Combining both, the above interaction would have a different beginning and ending:

> (bank-app/k 100 (lambda (n balance) (web-display (list n balance))))
; web-read: enter (submit N) to continue the following \
;  [100] Withdraw amount:                              \
> (submit 50)                                            \
; web-read: enter (submit N) to continue the following    \
;  [50] Withdraw amount:                                  \  same
> (submit 20)                                              \  as
; web-read: enter (submit N) to continue the following      / above
;  [30] Withdraw amount:                                  /
> (submit 20)                                            /
; web-read: enter (submit N) to continue the following  /
;  [10] Withdraw amount:                              /
> (submit 10)                                          /
; web-display: (4 0)

Implement this change.

(Note: you should NOT use a helper function to do implement this.)
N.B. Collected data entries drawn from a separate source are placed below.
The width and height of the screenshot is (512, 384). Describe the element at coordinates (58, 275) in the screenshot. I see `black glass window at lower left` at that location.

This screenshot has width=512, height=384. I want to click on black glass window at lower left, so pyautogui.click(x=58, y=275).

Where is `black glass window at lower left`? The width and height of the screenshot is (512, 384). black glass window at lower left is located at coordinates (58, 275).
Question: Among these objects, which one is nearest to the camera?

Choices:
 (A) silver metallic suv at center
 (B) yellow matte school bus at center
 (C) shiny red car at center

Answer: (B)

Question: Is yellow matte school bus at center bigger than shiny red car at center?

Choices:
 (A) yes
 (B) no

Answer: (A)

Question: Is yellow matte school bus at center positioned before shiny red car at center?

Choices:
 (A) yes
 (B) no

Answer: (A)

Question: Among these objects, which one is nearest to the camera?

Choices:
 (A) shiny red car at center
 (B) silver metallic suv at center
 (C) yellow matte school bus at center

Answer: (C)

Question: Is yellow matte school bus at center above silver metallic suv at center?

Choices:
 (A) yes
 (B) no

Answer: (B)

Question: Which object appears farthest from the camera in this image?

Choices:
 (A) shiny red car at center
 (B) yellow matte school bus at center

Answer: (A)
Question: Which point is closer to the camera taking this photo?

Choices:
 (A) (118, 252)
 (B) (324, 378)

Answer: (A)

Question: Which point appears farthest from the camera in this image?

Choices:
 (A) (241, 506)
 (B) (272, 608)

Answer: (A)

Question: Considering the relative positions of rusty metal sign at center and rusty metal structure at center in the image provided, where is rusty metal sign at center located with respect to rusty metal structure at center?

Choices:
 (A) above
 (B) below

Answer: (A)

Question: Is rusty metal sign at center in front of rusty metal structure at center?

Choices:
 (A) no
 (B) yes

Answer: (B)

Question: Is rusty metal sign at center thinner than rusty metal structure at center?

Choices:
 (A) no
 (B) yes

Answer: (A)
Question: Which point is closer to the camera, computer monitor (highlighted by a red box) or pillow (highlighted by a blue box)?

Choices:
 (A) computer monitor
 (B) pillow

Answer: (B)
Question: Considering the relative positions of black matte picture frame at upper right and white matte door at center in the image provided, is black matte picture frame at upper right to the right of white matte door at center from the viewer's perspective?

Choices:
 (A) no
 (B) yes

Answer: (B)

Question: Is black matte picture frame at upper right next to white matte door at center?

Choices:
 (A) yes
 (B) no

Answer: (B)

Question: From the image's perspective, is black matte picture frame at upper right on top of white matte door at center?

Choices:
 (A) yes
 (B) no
Question 5. Language Features24 pts

Unless told otherwise, choose the best answer in each of the following questions. (Note that there could be several answers that are correct, but one should be the most accurate.)

Question 5a.

What will happen if we use the lambda1 wrapper around the (x x) in an omega-combinator? Something like:

((lambda1 (x) (x x)) (lambda1 (x) (x x)))
  1. This will keep throwing type errors, which means that it would never be actually executed.

  2. It will fail with an “already called” error.

  3. It will run forever as usual.

  4. It is a bogus question since the omega combinator cannot be typed, so the code won’t even compile (this is not Schlac).

  5. It will work fine since lambda1 will keep recreating new one-shot functions on each call, but since this involves allocation of a box on every call, it will be much slower.

  6. It will work fine since lambda1 will keep recreating new one-shot functions on each call, but since this involves allocation of a box on every call, it will eventually consume all memory and crash.

Question 5b.

A requirement in the lambda1 question was that if an error is thrown then the function is still available for use. How does this affect its functionality?

  1. It’s a macro, so it’s a strictly syntax-level tool, and no functionality is implied by it.

  2. It requires a check that is done after calling the input function, therefore the resulting function is never tail-recursive, even if the input function is.

  3. It makes the resulting function much slower, since allowing an error through involves expensive continuation capturing.

  4. It will not have any noticeable effect.

  5. Being able to run it again after an error means that it cannot be part of a statically typed language, so it can only works in an untyped language.

Question 5c.

In Question 4, why did I ask you to drop the transactions argument rather than just using a continuation of two arguments?

  1. It wouldn’t change the code much, but it would result in a much more inefficient execution.

  2. It wouldn’t make any difference.

  3. It needs to have both changes since using a two-argument continuation mean that we cannot use it as a callback for a function that receives two arguments.

  4. If it only had the change of a two-argument continuation, then the answer would have been trivial, since k is used as-is (as expected from a translated tail-call).

  5. If it only had the change of a two-argument continuation, then the answer would have been been much more difficult since we would get two input arguments and two output values, which would mean four cases to implement in the code.

Question 5d.

You’re given a Racket REPL that is either in #lang pl untyped or in #lang pl lazy. You need to write one expression that evaluates to either 1 if it’s the former or 2 if it’s the latter (plain evaluation, no errors etc).

Write an expression that does this (a SHORT one) if possible,
write a BRIEF explanation why it’s impossible.